▸ INSTRUCTIONS TO FOLLOW
Please write out exactly the lines from the opening of the listing through the line that holds "Willem Dafoe war Gründungsmitglied der", including both, and nothing else; no pictures.

▸ DATA EXTRACTS

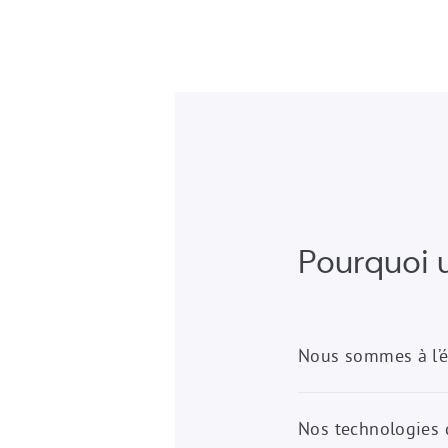
Pourquoi u
Nous sommes à l’é
Nos technologies 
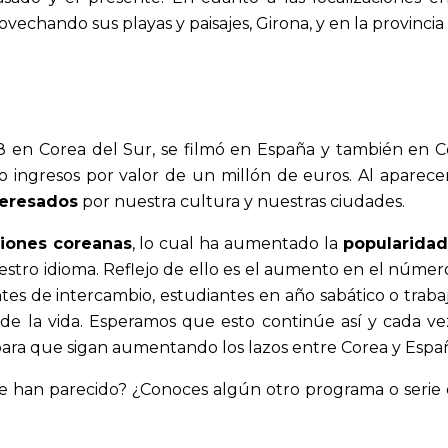
ovechando sus playas y paisajes, Girona, y en la provinci
18 en Corea del Sur, se filmó en España y también en C
o ingresos por valor de un millón de euros. Al aparece
teresados
por nuestra cultura y nuestras ciudades.
iones coreanas
, lo cual ha aumentado la
popularidad
stro idioma. Reflejo de ello es el aumento en el número 
es de intercambio, estudiantes en año sabático o trabaj
de la vida. Esperamos que esto continúe así y cada ve
 para que sigan aumentando los lazos entre Corea y Espa
te han parecido? ¿Conoces algún otro programa o serie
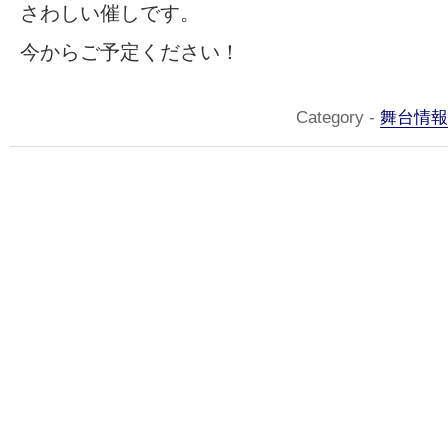
さわしい催しです。
今からご予定ください！
Category -
舞台情報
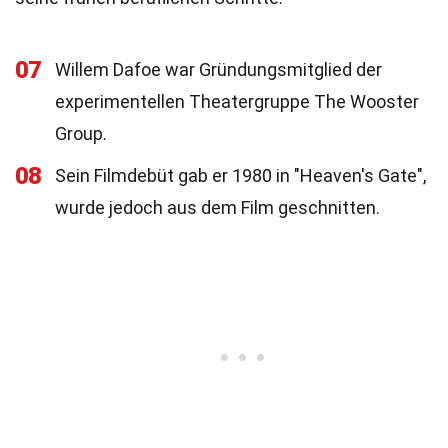
07
Willem Dafoe war Gründungsmitglied der
experimentellen Theatergruppe The Wooster
Group.
08
Sein Filmdebüt gab er 1980 in "Heaven's Gate",
wurde jedoch aus dem Film geschnitten.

▸ EXPECTED ANSWER
Pourquoi u
Nous sommes à l’é
Nos technologies 
ovechando sus playas y paisajes, Girona, y en la provinci
18 en Corea del Sur, se filmó en España y también en C
o ingresos por valor de un millón de euros. Al aparece
teresados
por nuestra cultura y nuestras ciudades.
iones coreanas
, lo cual ha aumentado la
popularidad
stro idioma. Reflejo de ello es el aumento en el número 
es de intercambio, estudiantes en año sabático o trabaj
de la vida. Esperamos que esto continúe así y cada ve
 para que sigan aumentando los lazos entre Corea y Espa
te han parecido? ¿Conoces algún otro programa o serie
さわしい催しです。
今からご予定ください！
Category -
舞台情報
07
Willem Dafoe war Gründungsmitglied der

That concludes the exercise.